A novel regimen of carfilzomib, pomalidomide, and dexamethasone was highly active in a group of heavily pretreated patients with relapsed or refractory multiple myeloma.
A novel regimen of carfilzomib, pomalidomide, and dexamethasone was highly active in a group of heavily pretreated patients with relapsed or refractory multiple myeloma, according to a small phase I study published in Blood.
“The promising overall response rate and durable responses seen in patients, regardless of risk stratification, support further clinical trials of the combination in earlier lines of therapy as well as in high-risk myeloma,” wrote researchers led by Jatin J. Shah, MD, of the University of Texas MD Anderson Cancer Center. “The combination may also provide a backbone for the incorporation of additional anti-myeloma therapies.”
According to the study, the researchers designed this analysis based on “strong preclinical and clinical evidence supporting combinations of proteasome inhibitors with immunomodulatory agents for myeloma therapy.”
The study included 32 patients with relapsed or refractory multiple myeloma. Twelve patients were included in the dose-escalation phase and 20 in the maximum-tolerated dose phase. A majority of patients were refractory to prior bortezomib (91%) and all were refractory to full-dose lenalidomide. In addition, 67% of patients had undergone prior autologous transplant.

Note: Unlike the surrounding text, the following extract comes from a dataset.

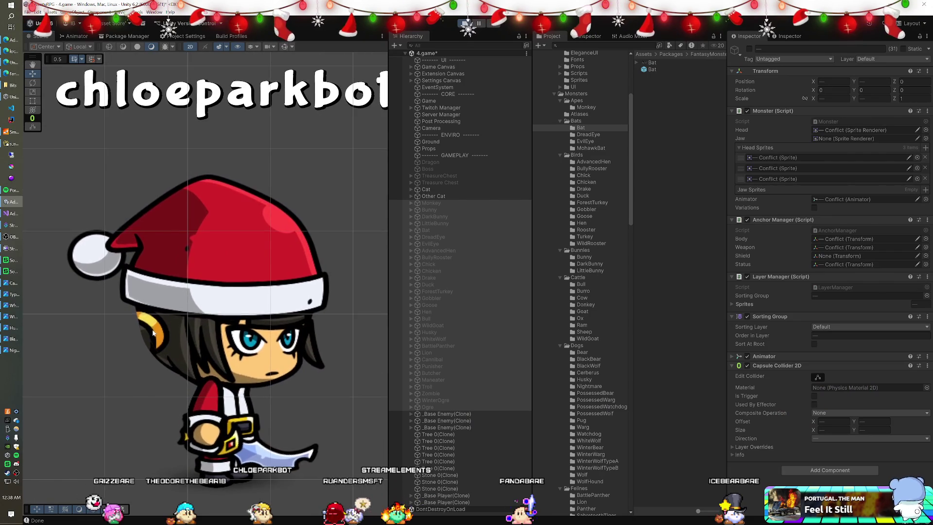
{"action": "scroll", "coordinate": [153, 329], "scroll_direction": "up", "scroll_amount": 3}
{"action": "scroll", "coordinate": [152, 329], "scroll_direction": "up", "scroll_amount": 4}
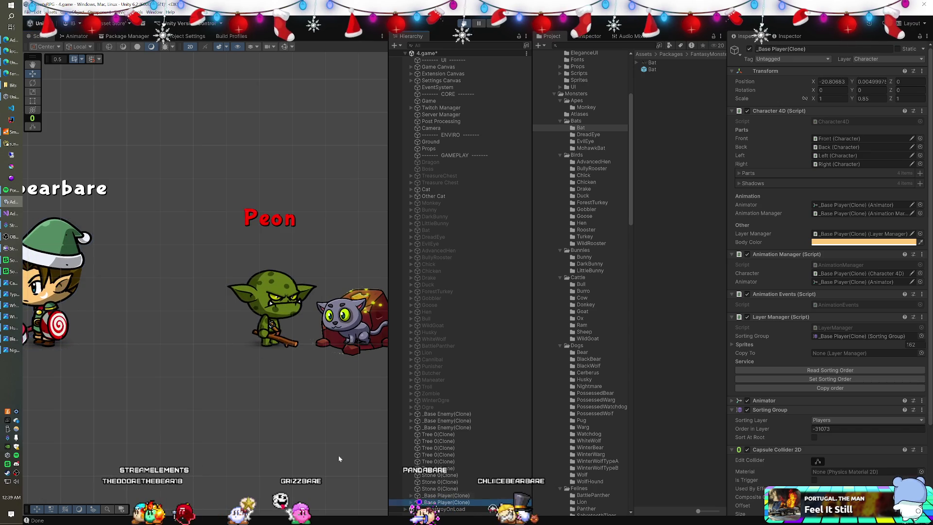
{"action": "double_click", "coordinate": [437, 503]}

The tested regimen consisted of 28-day cycles of carfilzomib at a starting dose of 20/27 mg/m2 on days 1, 2, 8, 9, 15, and 16; pomalidomide at a starting dose of 4 mg on days 1 and 21; and dexamethasone 40 mg on days 1, 8, 15, and 22.

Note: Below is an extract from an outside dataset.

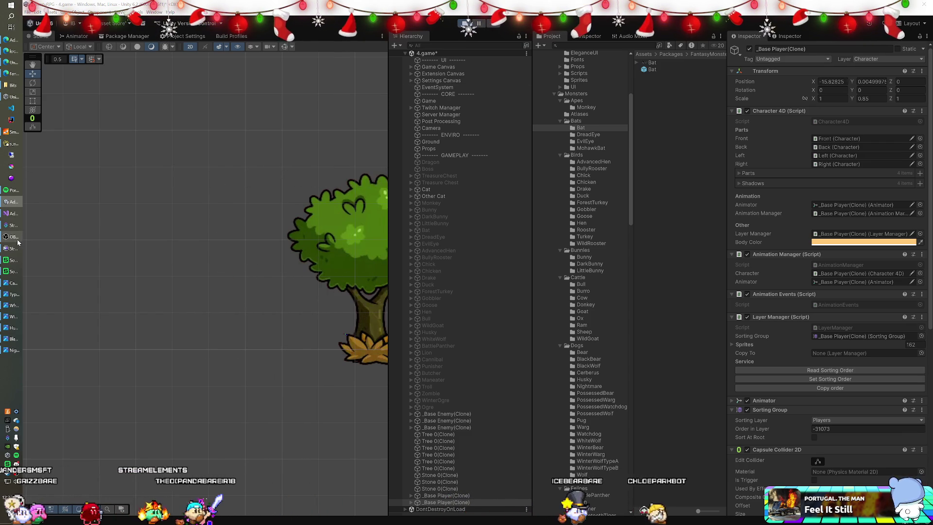
Set Helmet to Hide in the AdventuRPG extension settings, then switch back to Unity.
{"action": "left_click", "coordinate": [14, 55]}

All patients but two received at least 2 cycles of the study therapy. Grade 3 adverse events occurred in 63% of patients and grade 4 in 31%. More than 60% of patients had a hematologic adverse event including 11 patients who had grade 3 or worse anemia. According to the researchers, 12 patients had to undergo dose reductions of carfilzomib or pomalidomide and 6 patients had to stop treatment due to adverse events.
The maximum-tolerated dose was established at dose level 1, the starting dose levels.
Shah and colleagues also conducted an efficacy analysis and found that the regimen had an overall response rate of 50%. The clinical benefit rate was 66%, with 16% of patients achieving a very good partial response. According to the researchers, this high response rate occurred despite them “enrolling patients who were uniformly refractory to full dose lenalidomide and all but two were refractory to bortezomib.”
With a median follow-up of 26.3 months, the median progression-free survival was 7.2 months, and the median overall survival was 20.6 months.
According to the researchers, “This compares favorably to historical controls of patients who were refractory to both immunomodulatory agent and bortezomib who had a median event-free survival of 5 months and a median overall survival of 9 months.”